Rino Gattuso, come il collega juventino, in 15 mesi ha attraversato tutto lo scibile. Prima il trionfo della Coppa Italia, dimenticato troppo presto perché lo tsunami di critiche ha spazzato tutti quei trofei che non passano spessissimo dalle parti del Golfo. L’ex Ringhio, a partire da dicembre, è stato esonerato tutti i giorni per almeno tre mesi. Poi sono bastate le limpide vittorie sui campi di Milan e Roma per ricordare a tutti che Gattuso, su quella panchina, con quasi tutti i titolari finalmente a disposizione, si può sedere con dignità.
Ma il calcio invisibile ci impedisce di vedere, di sapere che succede alla Continassa e a Castelvolturno, in quelle stanze chiuse a doppia mandata.

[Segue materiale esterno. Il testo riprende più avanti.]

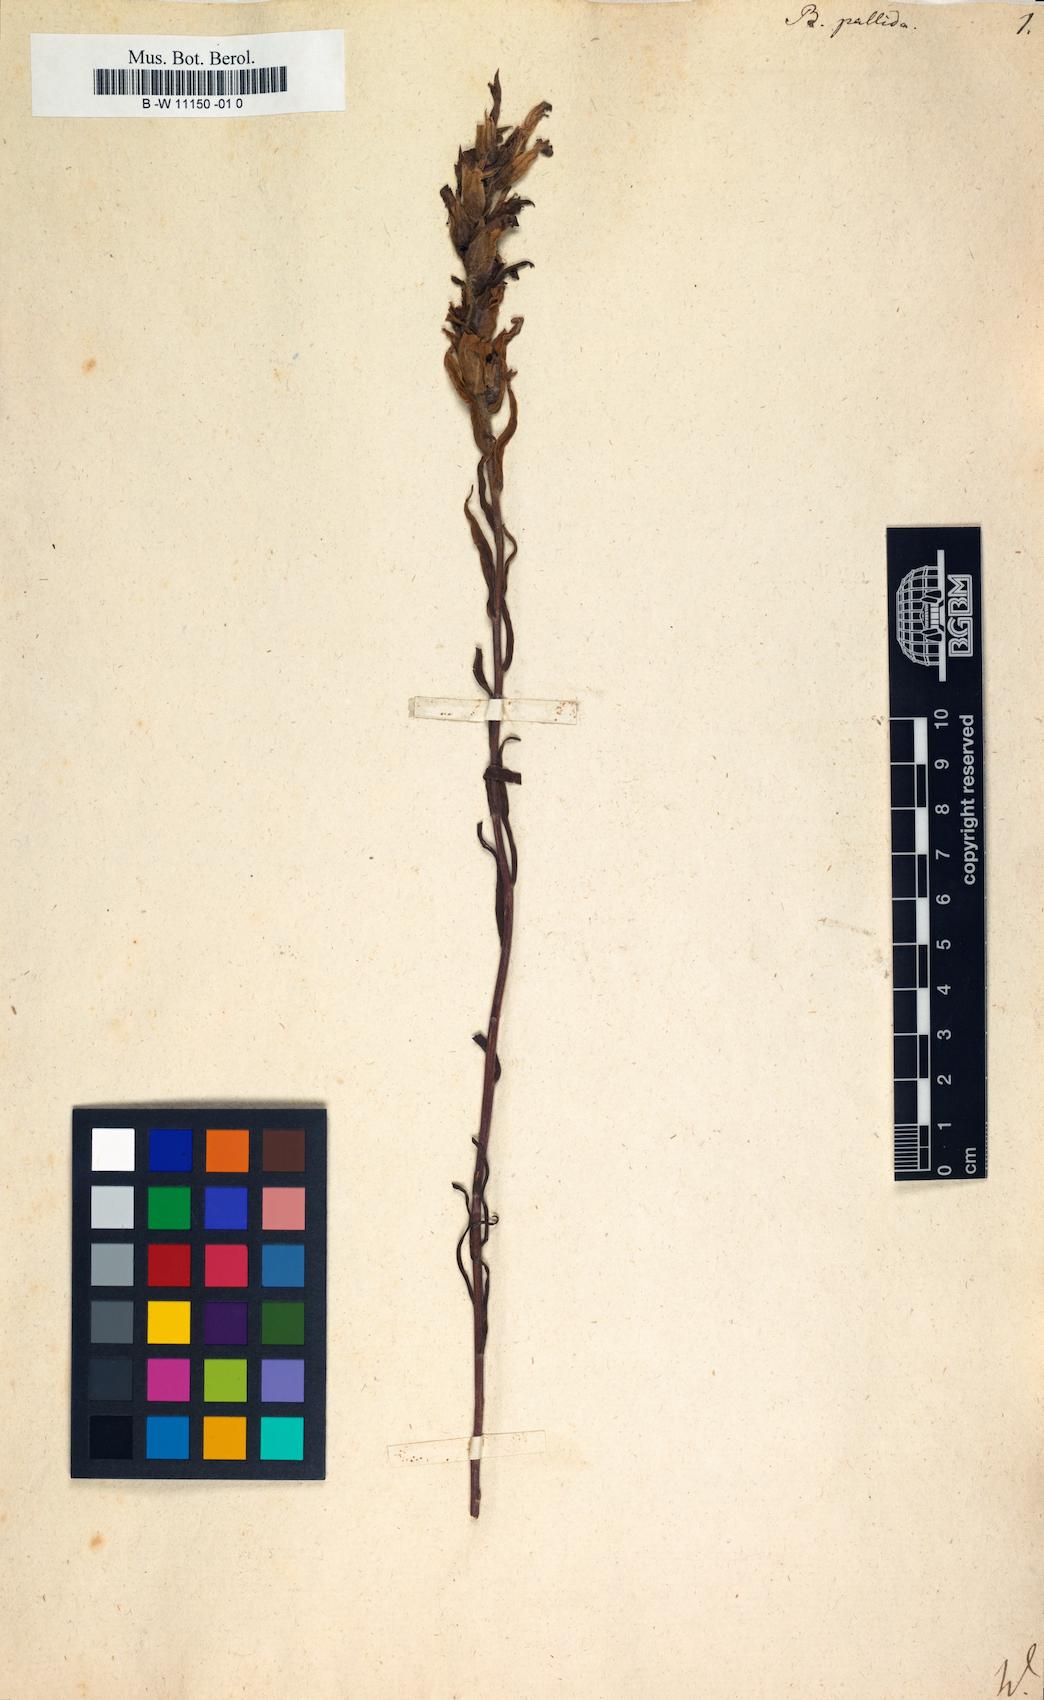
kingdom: Plantae
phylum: Tracheophyta
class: Magnoliopsida
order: Lamiales
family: Orobanchaceae
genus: Castilleja
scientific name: Castilleja pallida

Un raggio di luce ci proviene dalla testimonianza di Arrigo Sacchi. Uno che le cose non le ha mai mandate a dire e che, più di una volta, si è confessato cercando di spiegare cosa si prova ad occupare un posto che comodo non è. Ma questa volta Sacchi ha dato di più, è andato oltre quella soglia che non abbiamo mai attraversato. “Ci vuole coraggio a dimettersi in tutti i campi, non solo nel calcio. Chi si dimette è visto come un perdente ma non è così. Ci vuole più coraggio a farsi da parte. Prandelli poteva far finta di nulla, prendersi lo stipendio, invece ha mostrato intelligenza e dignità. Ha vinto ancora una volta. Dopo un Parma-Verona capii che era finita e chiamai mia moglie per dirglielo. Per la prima volta non avevo provato nulla, nessuna emozione. Era arrivato il momento di chiudere. Lo stress è un plusvalore se riesci a governarlo, se ti sovrasta devi avere la lucidità di fermarti. La colpa è della cultura della vittoria ad ogni costo, impossibile uscire fuori dal preconcetto che se non vinci sei un fallito. Ho imparato che non volevo diventare il più ricco del camposanto”.
Più chiaro di così.
La scelta di Prandelli ha sicuramente dato uno scossone al sistema e noi speriamo che il sacrificio di un uomo sia il viatico affinchè, nel pianeta calcio, le zone d’ombra siano sempre più illuminate dalla verità.